Алексей Смирнов – Мемуриалки (страница 42)
Горе, короче говоря.
У нас во дворе гуляют Символы Бедности.
Во всем мире Символам Бедности положено рыться в помойном баке.
Они и роются. Товарный знак отрабатывают.
Я не хочу сказать, что все это ерунда. Какая-нибудь бабушка, очень возможно, и вправду ищет хлебушек.
Но только сдается мне, что подавляющее большинство роется в баке, потому что нравится.
Я часто вижу, какие сложные вещи они оттуда тащат. Какие-то радиодетали, схемы с болтающимися проводами, дощечки.
Такое с голодухи-то и не придумаешь взять.
Потом конструируют безумные машины для воздействия на соседей космическими лучами.
В доме напротив как раз живет один человек, который давно жалуется. Он ученый, ночами не спит, книжки читает.
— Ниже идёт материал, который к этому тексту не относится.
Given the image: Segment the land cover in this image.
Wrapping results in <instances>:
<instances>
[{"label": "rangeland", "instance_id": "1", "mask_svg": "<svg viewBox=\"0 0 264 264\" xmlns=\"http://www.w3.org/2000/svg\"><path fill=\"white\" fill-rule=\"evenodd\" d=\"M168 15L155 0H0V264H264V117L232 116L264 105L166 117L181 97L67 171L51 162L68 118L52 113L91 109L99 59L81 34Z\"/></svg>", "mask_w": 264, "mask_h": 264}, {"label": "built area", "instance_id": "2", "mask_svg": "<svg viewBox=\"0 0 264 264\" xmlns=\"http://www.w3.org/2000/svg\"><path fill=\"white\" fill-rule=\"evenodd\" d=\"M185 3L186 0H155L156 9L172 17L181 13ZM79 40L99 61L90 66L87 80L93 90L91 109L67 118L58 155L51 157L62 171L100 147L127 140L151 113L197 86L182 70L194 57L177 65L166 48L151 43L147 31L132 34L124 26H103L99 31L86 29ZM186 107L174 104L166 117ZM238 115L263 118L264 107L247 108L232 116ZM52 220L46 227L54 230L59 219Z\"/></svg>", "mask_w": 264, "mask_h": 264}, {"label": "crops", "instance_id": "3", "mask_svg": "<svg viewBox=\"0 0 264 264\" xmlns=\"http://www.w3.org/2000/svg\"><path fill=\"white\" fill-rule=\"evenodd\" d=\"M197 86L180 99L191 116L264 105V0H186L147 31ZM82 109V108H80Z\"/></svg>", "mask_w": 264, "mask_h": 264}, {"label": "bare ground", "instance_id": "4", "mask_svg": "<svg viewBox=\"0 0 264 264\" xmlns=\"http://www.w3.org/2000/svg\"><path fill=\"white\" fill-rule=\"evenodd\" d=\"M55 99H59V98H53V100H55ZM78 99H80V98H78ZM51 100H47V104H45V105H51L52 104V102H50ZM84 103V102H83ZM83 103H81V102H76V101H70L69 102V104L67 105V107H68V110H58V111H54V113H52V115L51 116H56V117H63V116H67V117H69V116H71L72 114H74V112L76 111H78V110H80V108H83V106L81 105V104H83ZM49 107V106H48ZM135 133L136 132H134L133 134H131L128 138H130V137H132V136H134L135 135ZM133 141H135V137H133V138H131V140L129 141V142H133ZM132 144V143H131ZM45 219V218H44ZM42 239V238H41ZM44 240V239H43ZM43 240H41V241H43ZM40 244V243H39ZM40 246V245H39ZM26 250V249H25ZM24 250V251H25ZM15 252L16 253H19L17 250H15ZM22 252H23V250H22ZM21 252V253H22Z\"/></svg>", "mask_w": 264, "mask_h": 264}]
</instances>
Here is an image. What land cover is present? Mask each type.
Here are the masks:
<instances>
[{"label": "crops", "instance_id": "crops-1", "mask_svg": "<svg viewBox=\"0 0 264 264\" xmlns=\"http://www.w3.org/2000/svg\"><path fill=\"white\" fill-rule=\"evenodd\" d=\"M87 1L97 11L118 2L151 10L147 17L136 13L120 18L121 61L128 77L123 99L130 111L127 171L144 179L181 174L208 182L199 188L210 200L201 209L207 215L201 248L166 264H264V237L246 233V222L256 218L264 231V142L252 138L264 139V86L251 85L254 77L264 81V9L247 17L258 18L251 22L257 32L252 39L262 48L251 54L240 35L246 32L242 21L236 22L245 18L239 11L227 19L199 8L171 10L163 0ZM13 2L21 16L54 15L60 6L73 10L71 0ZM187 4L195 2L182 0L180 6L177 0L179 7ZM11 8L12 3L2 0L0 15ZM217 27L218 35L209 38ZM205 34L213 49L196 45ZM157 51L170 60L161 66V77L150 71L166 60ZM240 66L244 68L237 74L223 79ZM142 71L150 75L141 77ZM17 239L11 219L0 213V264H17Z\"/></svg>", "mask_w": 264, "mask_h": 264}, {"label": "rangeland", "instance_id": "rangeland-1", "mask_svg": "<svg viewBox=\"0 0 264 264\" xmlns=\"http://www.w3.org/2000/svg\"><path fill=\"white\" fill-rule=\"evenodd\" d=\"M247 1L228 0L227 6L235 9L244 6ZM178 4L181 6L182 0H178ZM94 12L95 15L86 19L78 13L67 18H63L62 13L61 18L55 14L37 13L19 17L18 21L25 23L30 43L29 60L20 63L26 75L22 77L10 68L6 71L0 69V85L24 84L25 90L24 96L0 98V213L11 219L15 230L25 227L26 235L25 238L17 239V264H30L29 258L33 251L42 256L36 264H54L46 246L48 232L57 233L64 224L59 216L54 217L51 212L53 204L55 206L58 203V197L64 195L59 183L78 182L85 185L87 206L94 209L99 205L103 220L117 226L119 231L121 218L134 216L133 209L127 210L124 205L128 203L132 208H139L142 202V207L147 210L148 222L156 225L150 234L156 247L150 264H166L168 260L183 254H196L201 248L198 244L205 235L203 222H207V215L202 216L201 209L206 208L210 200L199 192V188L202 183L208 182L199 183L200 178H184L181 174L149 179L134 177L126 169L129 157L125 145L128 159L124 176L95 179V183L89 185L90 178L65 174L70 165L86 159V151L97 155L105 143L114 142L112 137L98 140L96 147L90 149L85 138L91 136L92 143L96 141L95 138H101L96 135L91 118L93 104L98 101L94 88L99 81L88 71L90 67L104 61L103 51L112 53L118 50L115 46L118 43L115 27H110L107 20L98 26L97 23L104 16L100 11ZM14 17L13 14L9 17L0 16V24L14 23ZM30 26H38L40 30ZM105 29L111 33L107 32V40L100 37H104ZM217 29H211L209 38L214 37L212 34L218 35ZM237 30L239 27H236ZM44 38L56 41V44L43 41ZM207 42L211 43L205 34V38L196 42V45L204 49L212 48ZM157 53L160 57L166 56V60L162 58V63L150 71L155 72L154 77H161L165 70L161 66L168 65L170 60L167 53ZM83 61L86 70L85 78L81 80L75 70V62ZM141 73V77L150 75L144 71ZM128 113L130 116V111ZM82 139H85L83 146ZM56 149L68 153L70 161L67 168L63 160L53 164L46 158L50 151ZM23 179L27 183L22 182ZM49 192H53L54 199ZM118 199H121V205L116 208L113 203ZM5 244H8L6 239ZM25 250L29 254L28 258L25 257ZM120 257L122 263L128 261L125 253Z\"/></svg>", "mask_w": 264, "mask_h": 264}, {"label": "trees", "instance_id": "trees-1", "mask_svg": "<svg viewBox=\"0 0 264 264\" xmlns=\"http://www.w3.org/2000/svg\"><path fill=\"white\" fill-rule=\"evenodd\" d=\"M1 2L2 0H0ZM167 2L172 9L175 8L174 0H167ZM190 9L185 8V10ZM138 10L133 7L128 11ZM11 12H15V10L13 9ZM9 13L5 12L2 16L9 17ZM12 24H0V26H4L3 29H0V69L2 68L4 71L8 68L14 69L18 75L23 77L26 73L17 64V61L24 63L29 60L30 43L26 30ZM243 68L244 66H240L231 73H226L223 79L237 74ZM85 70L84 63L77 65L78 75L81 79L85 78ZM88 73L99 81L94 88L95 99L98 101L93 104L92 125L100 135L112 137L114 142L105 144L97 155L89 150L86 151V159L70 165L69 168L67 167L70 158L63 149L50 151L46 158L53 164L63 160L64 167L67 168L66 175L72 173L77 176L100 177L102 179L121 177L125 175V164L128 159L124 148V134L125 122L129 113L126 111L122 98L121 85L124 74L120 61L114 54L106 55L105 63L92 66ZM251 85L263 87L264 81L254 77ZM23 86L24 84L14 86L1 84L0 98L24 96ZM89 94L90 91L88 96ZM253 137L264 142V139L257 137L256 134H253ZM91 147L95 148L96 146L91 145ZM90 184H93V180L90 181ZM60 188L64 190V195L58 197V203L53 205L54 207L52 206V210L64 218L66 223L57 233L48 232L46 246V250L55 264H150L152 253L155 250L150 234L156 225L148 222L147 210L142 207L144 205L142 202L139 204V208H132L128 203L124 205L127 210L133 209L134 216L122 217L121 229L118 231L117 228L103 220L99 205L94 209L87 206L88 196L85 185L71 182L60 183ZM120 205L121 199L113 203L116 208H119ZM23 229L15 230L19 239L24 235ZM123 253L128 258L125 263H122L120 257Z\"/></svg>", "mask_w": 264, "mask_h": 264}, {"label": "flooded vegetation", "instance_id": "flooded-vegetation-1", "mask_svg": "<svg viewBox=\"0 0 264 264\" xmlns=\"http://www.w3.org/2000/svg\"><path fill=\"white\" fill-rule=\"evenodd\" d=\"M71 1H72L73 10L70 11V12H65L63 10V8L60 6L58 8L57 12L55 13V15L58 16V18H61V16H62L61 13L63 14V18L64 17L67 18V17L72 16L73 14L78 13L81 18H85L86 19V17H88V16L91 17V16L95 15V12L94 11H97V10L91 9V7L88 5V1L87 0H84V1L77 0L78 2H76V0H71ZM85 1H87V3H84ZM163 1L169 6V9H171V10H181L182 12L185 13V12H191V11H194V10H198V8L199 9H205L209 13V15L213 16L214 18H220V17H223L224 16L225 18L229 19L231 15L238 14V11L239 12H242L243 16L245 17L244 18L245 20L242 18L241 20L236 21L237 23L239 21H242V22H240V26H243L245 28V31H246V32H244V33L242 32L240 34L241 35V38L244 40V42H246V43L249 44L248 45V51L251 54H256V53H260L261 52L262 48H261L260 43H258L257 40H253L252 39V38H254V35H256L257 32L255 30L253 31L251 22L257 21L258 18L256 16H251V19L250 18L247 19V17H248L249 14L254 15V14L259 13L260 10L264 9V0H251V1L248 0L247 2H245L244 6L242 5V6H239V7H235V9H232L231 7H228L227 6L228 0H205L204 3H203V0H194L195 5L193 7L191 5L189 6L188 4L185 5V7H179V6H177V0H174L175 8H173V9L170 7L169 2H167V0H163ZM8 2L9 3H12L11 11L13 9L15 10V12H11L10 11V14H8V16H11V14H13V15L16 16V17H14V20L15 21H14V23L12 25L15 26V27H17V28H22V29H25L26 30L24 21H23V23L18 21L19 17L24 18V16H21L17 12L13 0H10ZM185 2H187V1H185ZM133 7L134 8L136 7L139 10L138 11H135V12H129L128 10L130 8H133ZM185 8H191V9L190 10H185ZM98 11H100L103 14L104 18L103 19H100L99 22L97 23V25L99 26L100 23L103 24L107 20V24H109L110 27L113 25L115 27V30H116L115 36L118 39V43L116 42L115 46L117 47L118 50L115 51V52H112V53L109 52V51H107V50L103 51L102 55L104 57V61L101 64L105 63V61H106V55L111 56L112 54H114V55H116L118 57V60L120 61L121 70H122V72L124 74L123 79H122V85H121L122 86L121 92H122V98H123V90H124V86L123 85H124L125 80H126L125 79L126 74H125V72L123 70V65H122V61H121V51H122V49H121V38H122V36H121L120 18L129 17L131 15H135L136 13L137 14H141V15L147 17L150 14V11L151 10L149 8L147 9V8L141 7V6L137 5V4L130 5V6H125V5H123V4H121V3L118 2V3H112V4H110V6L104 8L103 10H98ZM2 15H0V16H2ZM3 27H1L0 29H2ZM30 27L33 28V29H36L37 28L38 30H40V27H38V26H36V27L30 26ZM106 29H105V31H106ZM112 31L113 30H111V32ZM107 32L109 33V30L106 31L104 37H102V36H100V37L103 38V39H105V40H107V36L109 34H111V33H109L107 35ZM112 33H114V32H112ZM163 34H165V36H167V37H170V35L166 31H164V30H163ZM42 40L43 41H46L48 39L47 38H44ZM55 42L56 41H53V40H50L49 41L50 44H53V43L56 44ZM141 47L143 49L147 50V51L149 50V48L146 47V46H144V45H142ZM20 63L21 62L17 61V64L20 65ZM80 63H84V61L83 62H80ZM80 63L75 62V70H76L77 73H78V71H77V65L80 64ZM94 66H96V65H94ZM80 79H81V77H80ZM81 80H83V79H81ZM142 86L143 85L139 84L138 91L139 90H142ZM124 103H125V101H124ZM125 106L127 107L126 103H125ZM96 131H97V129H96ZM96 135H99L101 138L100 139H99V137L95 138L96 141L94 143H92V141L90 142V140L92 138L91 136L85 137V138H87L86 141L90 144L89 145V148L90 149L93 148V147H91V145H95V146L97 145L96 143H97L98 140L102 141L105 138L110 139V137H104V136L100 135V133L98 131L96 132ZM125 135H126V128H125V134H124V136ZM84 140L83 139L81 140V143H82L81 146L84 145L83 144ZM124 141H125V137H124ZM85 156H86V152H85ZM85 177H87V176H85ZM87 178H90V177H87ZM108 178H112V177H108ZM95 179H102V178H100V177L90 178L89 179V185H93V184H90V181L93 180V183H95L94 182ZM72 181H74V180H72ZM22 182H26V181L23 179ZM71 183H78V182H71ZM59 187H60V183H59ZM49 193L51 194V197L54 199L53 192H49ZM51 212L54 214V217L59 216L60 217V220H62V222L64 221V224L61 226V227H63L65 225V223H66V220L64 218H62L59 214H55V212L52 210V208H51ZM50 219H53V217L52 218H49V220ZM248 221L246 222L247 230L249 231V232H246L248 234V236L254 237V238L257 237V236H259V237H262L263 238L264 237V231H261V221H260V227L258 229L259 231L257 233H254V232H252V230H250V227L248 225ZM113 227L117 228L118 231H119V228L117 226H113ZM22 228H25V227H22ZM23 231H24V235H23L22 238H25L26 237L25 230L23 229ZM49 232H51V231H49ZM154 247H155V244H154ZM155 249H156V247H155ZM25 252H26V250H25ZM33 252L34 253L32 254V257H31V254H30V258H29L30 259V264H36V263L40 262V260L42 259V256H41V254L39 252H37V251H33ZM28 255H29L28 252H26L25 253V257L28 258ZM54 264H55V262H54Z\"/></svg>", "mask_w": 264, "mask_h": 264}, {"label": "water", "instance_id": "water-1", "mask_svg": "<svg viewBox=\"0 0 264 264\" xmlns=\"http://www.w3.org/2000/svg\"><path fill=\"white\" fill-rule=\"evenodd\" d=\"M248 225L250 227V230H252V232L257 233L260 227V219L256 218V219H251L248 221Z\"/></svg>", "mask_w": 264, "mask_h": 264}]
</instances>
Во всем доме, бывает, огни погашены, а у него лампочка горит.
Я с ним однажды познакомился, и он сразу сказал, что КГБ обрабатывает его психическими лучами.
Но это, конечно, не КГБ. КГБ обрабатывает целую страну единым чохом, на черта ему этот ученый.
Это помоечный пенсионер-радиолюбитель что-то изобрел, а в патентном бюро его, как и полагается, послали на хер.
Так что все гораздо сложнее, чем кажется. Речь идет о философии, образе жизни, внутренней склонности. Парижские клошары, например - это ж отдельная категория существ, гордых и независимых. Один к моей жене, помнится, подошел на Северном вокзале. Очень галантный, настоящий француз. Ногти черненькие, в глазах чертики. Сеточку держит в руке, а в ней - бутылка красного вина и длинная булка торчит. "Мадам не откажется со мною позавтракать?"
Это не Символы Бедности.
Символ Бедности - это я. Полез сегодня в карман, пересчитал мелочь и ужаснулся.
Возможно, что судьба улыбнется, и мне поручат переводить Всемирную Историю.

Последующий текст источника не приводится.